WFG News

Cloudstar attack puts focus on security, vulnerabilities

By July 23, 2021 One Comment

Bruce Phillips, SVP and Chief Information Security Officer for WEST, a WFG company, stresses that prevention is the best defense against cyberattacks.

On July 20, The Title Report provided the latest news on the Cloudstar ransomware attack, insisting that it clearly reveals dangerous vulnerabilities within financial industries and the urgent need to beef up cybersecurity.

The previous day, Cloudstar had posted on its website that it “still has no ‘definitive restoration timeline’ for its cloud-hosting systems, which were taken out by the ransomware attack on July 16.” It went on to state, “It is too early to speculate about what data may have been impacted.”
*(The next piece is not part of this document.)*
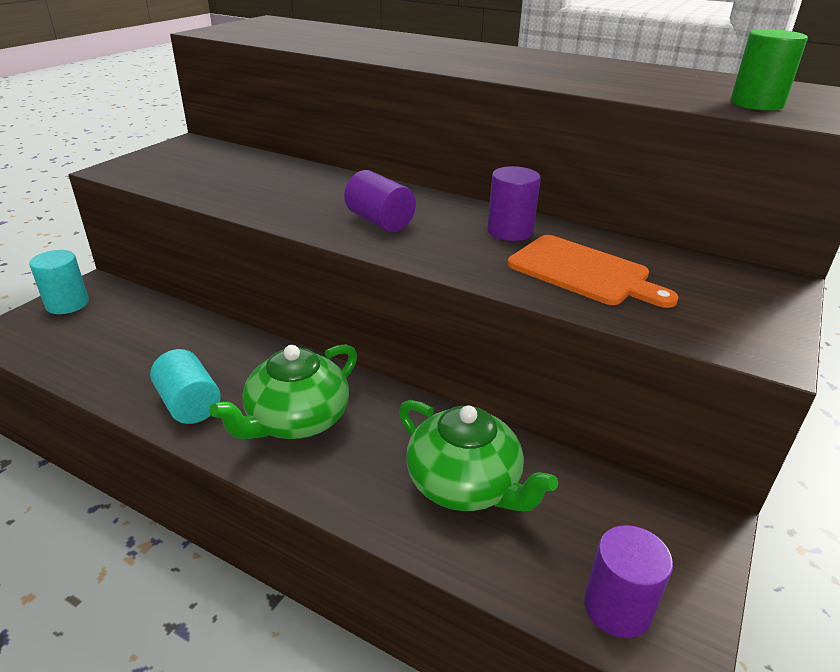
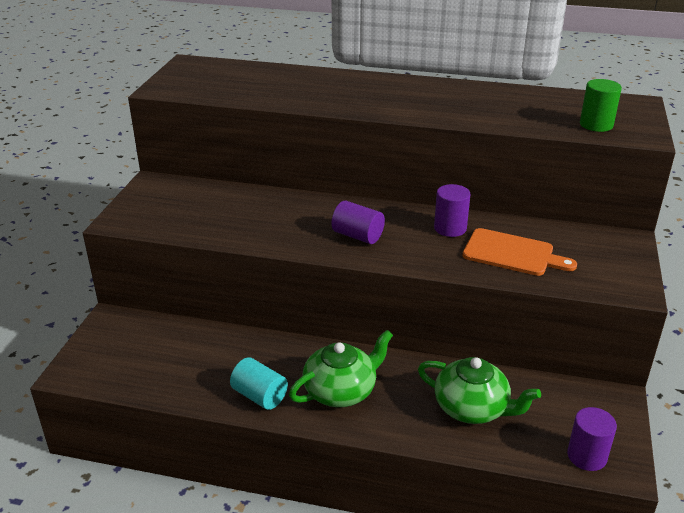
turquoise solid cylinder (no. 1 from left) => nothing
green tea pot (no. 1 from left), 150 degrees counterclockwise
It is now working with law enforcement and Tetra Defense, a forensics company, on recovery efforts and is in “negotiations with the threat actor.”

Bruce Phillips, SVP and Chief Information Security Officer at WEST, a WFG company, said that the best defense against cyberattacks is prevention, and that title companies and agents need a comprehensive plan in place.

“This includes creating and implementing an Incidence Response Plan,” Phillips said, “as well as putting fail-safes in place to ensure that they have access to their data and systems on at least a limited basis during times of crisis. These systems and data sources should be independent of the company’s main systems and data storage providers, as well as directly accessible. Data protection techniques such as data encryption should also be implemented.”

He clarified that sensitive data should be copied to an offline backup system outside of the title company’s other service providers, and inaccessible through those providers.

“By implementing this safeguard, title companies can prevent cybercriminals from accessing their backup files during a ransomware breach and ensure that they have direct access to their own data following a breach,” he said.

“Before loading backup data into their operating systems,” he continued, “title companies need to confirm that their operating system has not been compromised or corrupted. As a fallback, they should also have a standalone copy of their operating system that they can load onto a desktop computer along with their backup data source, so nothing is entirely inaccessible or lost. This will enable them to continue working following an attack, albeit at a slower pace.”

Also, team members need to be trained to identify phishing attempts and other malicious tactics, he added.

ALTA describes Cloudstar as “one of the industry’s main cloud-hosting providers” and its six U.S. data centers serve more than 42,000 users. Hundreds of title companies and lenders were among those left “unable to conduct transactions or close loans.”